22. Can the categorization of individual projects be reviewed and edited if erroneous?
Because the information in the RCDC reports is frozen, corrections are not made after the reports are public. However, categories are reviewed annually so if there are concerns regarding projects, they can be addressed the future years.
23. How are the NIH categorical spending estimates calculated?
The annual funding levels estimated for future years are derived from a combination of budget policies articulated in Congressional Justifications, funding priorities reflected in enacted appropriations (or sustained in Continuing Resolutions), and baseline funding associated with the continuation of projects from previous fiscal years.
24. How might the data differ between the NIH categorical spending reports and RePORTER search results?
The RePORT Expenditures and Results (RePORTER) system is an electronic tool that allows users to search a repository of NIH-funded and administered research projects and access publications and patents resulting from NIH funding.

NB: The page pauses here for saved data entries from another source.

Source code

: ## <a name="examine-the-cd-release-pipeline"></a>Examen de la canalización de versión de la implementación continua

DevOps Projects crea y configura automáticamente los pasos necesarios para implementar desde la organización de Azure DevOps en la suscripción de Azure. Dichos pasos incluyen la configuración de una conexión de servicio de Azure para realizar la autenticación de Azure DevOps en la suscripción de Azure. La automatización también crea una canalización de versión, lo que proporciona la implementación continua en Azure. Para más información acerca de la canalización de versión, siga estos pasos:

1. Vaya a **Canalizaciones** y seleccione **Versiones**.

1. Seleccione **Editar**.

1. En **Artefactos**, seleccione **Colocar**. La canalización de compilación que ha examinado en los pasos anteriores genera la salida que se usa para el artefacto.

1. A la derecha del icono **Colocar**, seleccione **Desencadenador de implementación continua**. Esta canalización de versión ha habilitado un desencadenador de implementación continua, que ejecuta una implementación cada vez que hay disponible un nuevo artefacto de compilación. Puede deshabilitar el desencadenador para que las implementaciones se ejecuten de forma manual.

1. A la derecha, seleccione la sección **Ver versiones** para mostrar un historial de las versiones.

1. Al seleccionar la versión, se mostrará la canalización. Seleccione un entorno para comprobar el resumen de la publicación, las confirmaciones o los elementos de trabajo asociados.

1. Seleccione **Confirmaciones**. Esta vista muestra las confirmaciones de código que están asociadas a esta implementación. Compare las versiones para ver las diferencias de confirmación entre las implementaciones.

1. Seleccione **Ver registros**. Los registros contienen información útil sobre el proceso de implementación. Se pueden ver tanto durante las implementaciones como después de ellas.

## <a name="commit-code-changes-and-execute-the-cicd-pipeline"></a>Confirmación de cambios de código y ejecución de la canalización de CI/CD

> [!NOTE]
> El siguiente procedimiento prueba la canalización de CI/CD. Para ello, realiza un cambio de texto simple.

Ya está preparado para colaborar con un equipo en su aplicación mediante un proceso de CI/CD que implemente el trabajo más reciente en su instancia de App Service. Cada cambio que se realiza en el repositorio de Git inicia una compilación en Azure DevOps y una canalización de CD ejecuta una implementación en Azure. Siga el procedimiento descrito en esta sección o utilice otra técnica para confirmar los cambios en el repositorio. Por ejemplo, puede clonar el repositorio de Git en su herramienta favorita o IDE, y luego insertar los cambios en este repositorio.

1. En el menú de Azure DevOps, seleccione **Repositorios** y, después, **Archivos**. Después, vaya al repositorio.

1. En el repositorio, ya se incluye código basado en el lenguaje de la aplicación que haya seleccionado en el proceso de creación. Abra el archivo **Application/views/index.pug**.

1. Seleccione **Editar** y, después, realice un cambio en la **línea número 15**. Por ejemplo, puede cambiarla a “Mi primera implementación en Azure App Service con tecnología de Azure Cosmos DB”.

RePORTER is updated weekly and provides the most up-to-date information possible on funded projects. Changes in the administrative details of prior awards can occur in real time (e.g., when a principal investigator changes institutions, or an award is provided a no-cost extension). By contrast, RCDC data in the categorical spending reports is not updated once the fiscal year data is released to the public.
25. How are prevalence and mortality data calculated?
NIH reports estimates of disease burden data alongside NIH's categorical funding estimates in order to provide the public and policymakers with information that is helpful for understanding the NIH research portfolio and its relationship to public health needs.
Estimates of United States disease burden are from CDC's National Center for Health Statistics (NCHS) and are provided as mortality and prevalence figures. Figures for mortality data are drawn from the National Vital Statistics System, and indicate the number of deaths in which a particular disease or condition was mentioned on a deceased individual's death certificate. Prevalence figures are drawn from National Health Interview Survey responses and report the percentage of respondents who indicated that they were affected by a particular health condition. Standard error, a measure of the uncertainty in the estimate, is presented in parentheses alongside the prevalence estimate. Estimates of mortality and prevalence are not available for all NIH spending categories.